Norma Kent, spokeswoman for the American Association of Community Colleges, said the organization’s latest survey found that while all community colleges offer services comprising academic and behavioral counseling, those with psychologists on staff are in the minority. Rather, the colleges are more likely to refer students to off-campus health professionals. The number of counseling personnel typically ranges from one to 13, Kent said (though few institutions are on the high end of that range).

“Do we have a mental health clinic at our campus? No,” said the Pima spokesman Paul Schwalbach, again emphasizing that students don’t attend commuter campuses for such services. “The college believes that it did all it could…. We did what we needed to do to keep our students and employees safe.” With nearly 70,000 students, Pima is the eighth-biggest community college in the country, Schwalbach said, giving officials a “gigantic” responsibility to fulfill.

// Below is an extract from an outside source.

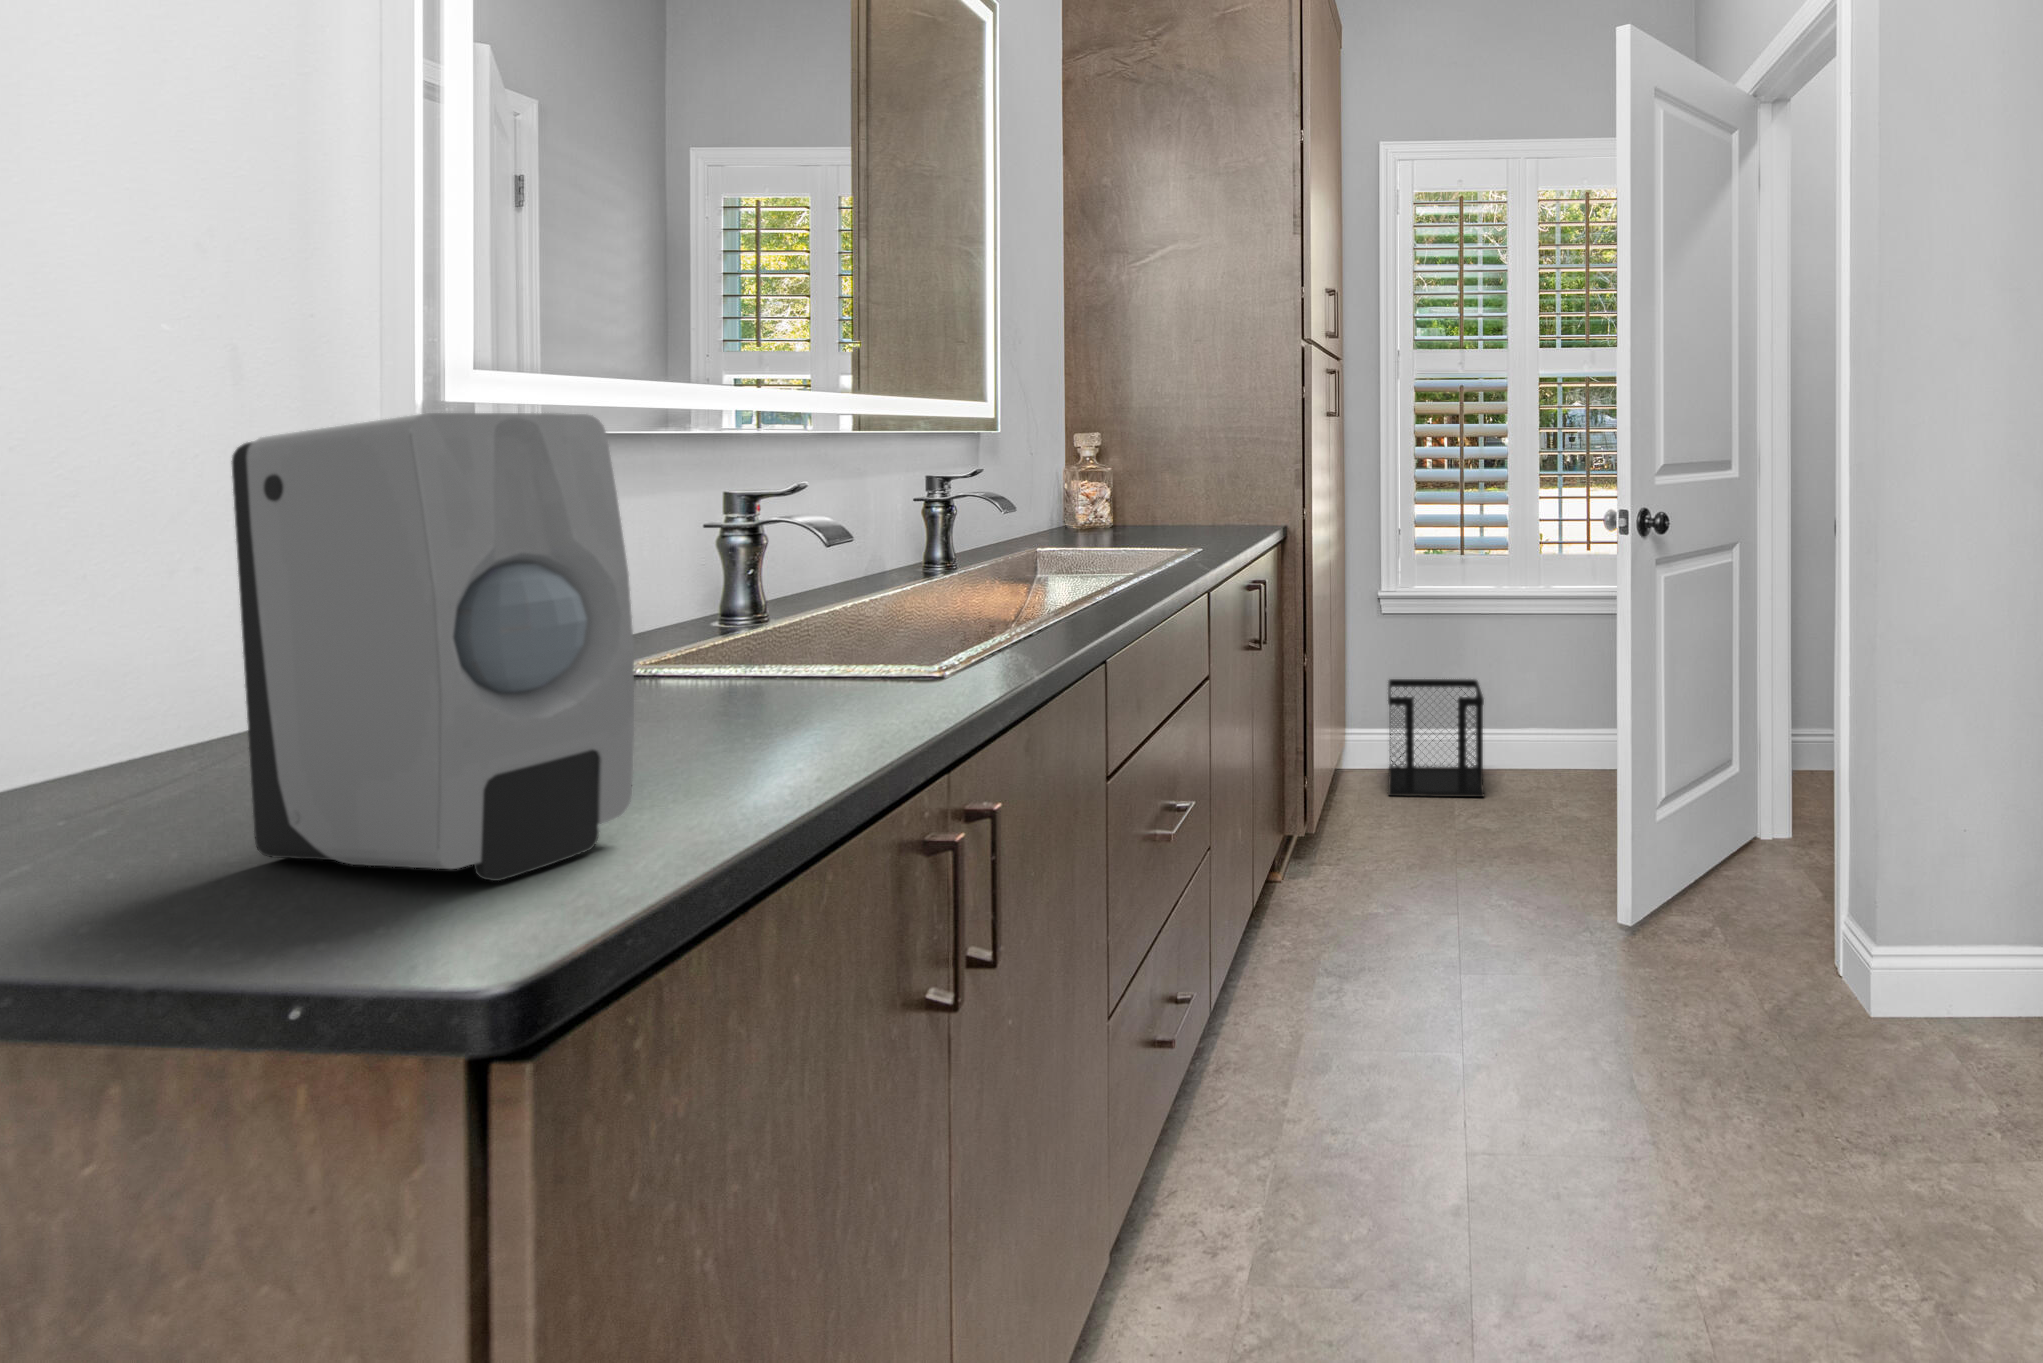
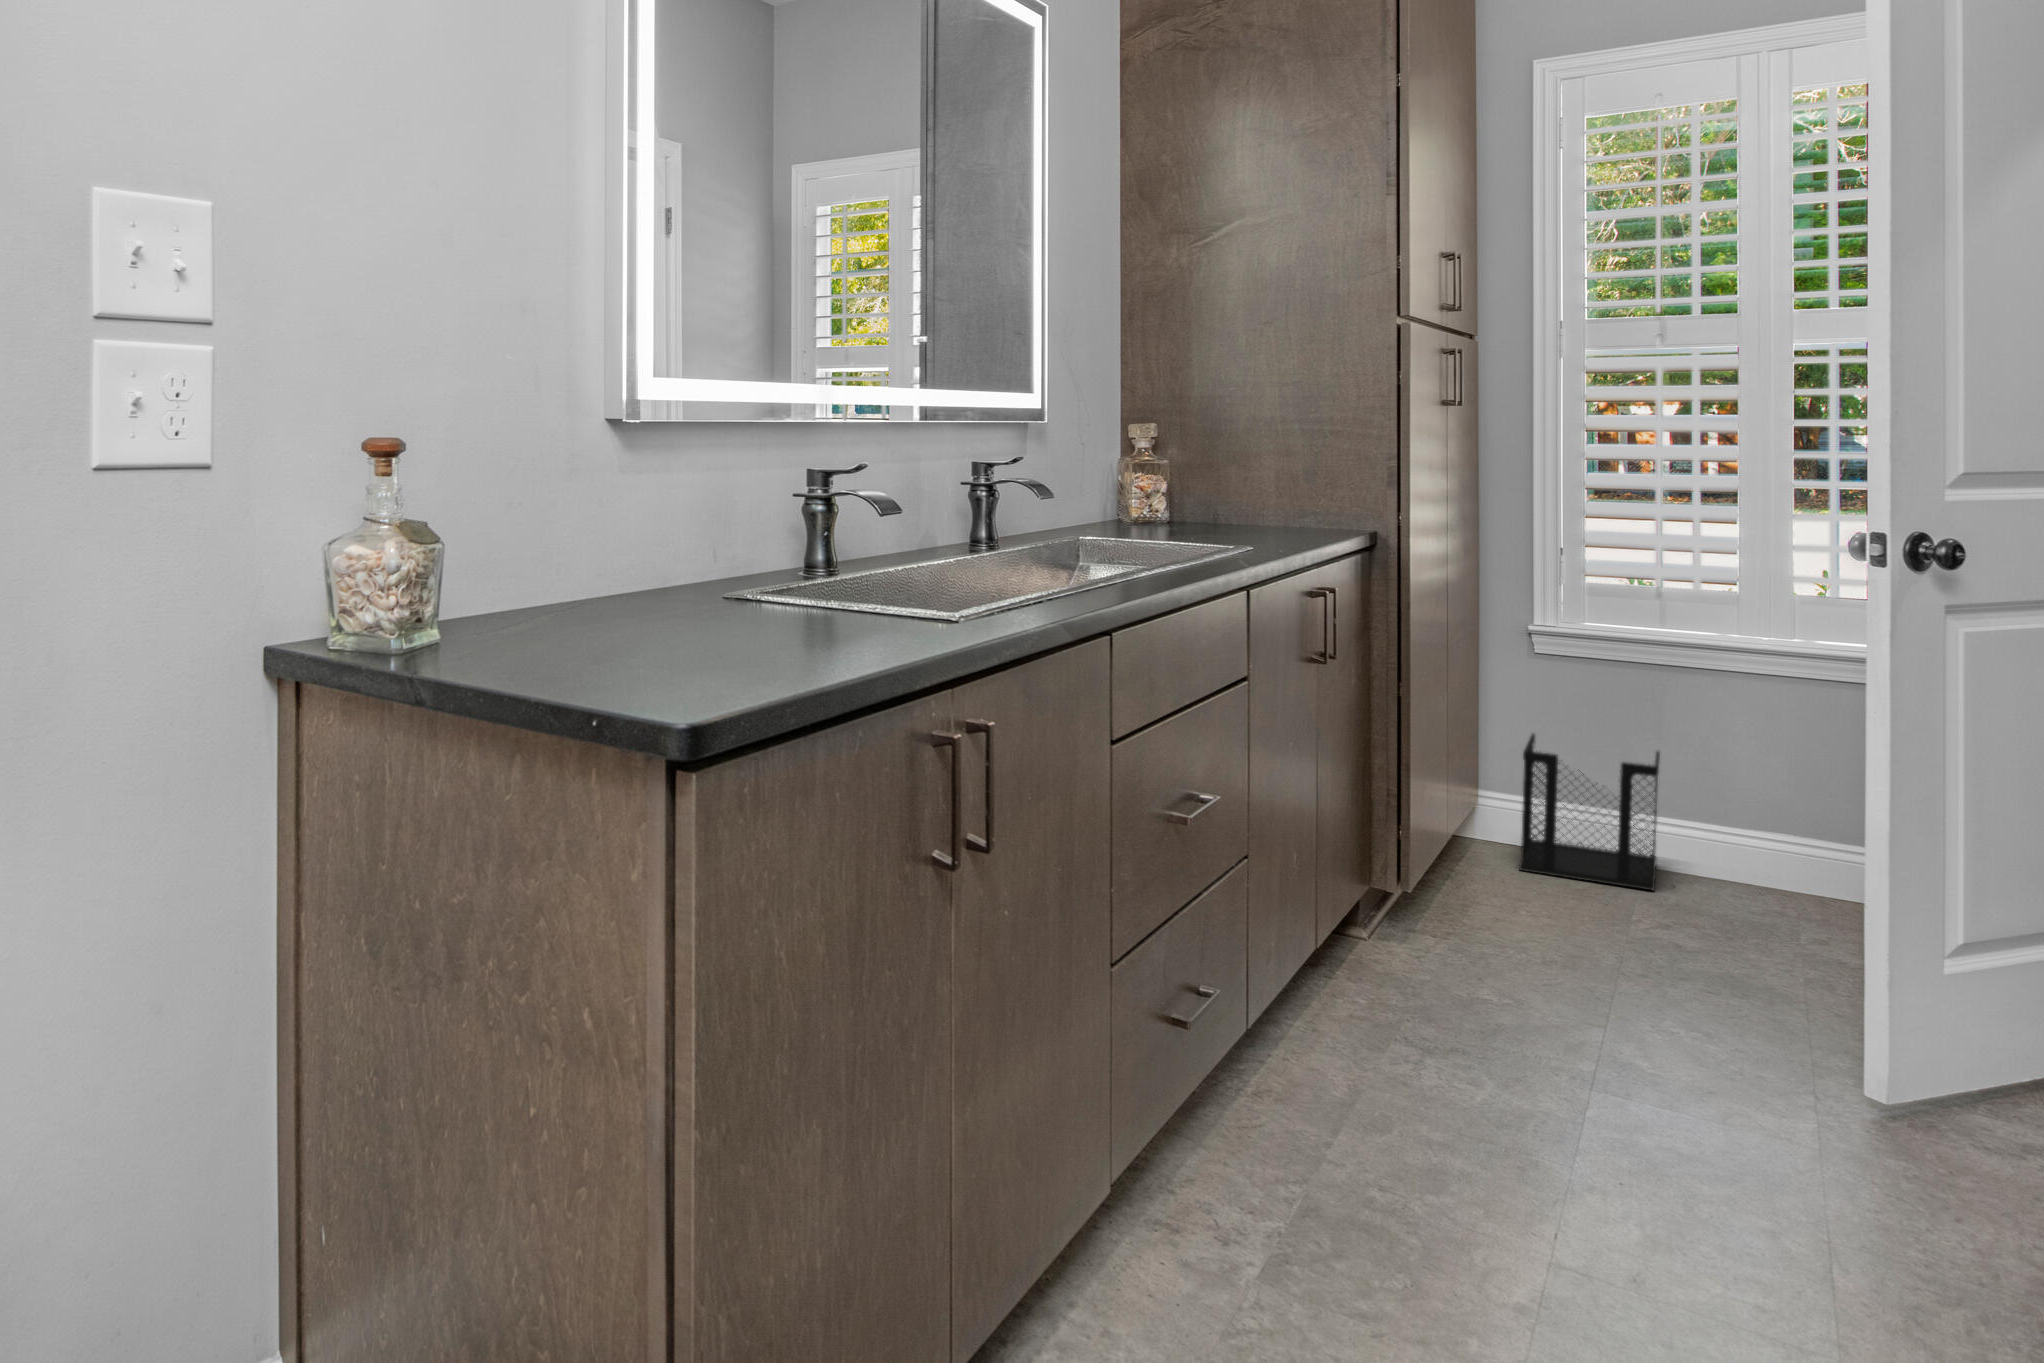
soap dispenser: present [231,413,634,881] -> none [567,422,766,687]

After students and faculty members reported incidents of Loughner's disturbing behavior, campus police confronted the student multiple times. Loughner also sat down for visits and consults with Pima administrators and counselors, and the college was tracking his behavior leading up to the Sept. 29 suspension.

As was the case after the massacre that ended with 32 people dead and 20 injured at Virginia Tech University in 2007, Loughner’s spree has gotten colleges talking about what they can or should be doing differently. After Virginia Tech, many colleges -- including Pima -- revamped their emergency procedures or created behavioral assessment teams. The same thing is sure to happen this time, said G. Jeremiah Ryan, president of Bergen Community College.

“Hopefully, you learn and you revise and you make your reactions better in the future for people,” Ryan said.

Bergen, like other community colleges, has found ways to deal with “lots of people and no money,” he said. Bergen’s “one-stop wellness center” has two full-time counselors, a medical professional and a full-time faculty member. Student referrals can go to the regional hospital. “Whenever you have a student that demonstrates aberrant behavior, the biggest thing you can do is make sure you have a well-trained faculty” who feel comfortable referring students off-campus, Ryan said. “We like to try to give people a chance, and Pima certainly demonstrated that….

"But in the end, and we’ve had this happen ... if you’ve got somebody that is just not going to engage in an acceptable way, then you’ve got to separate them from the institution.”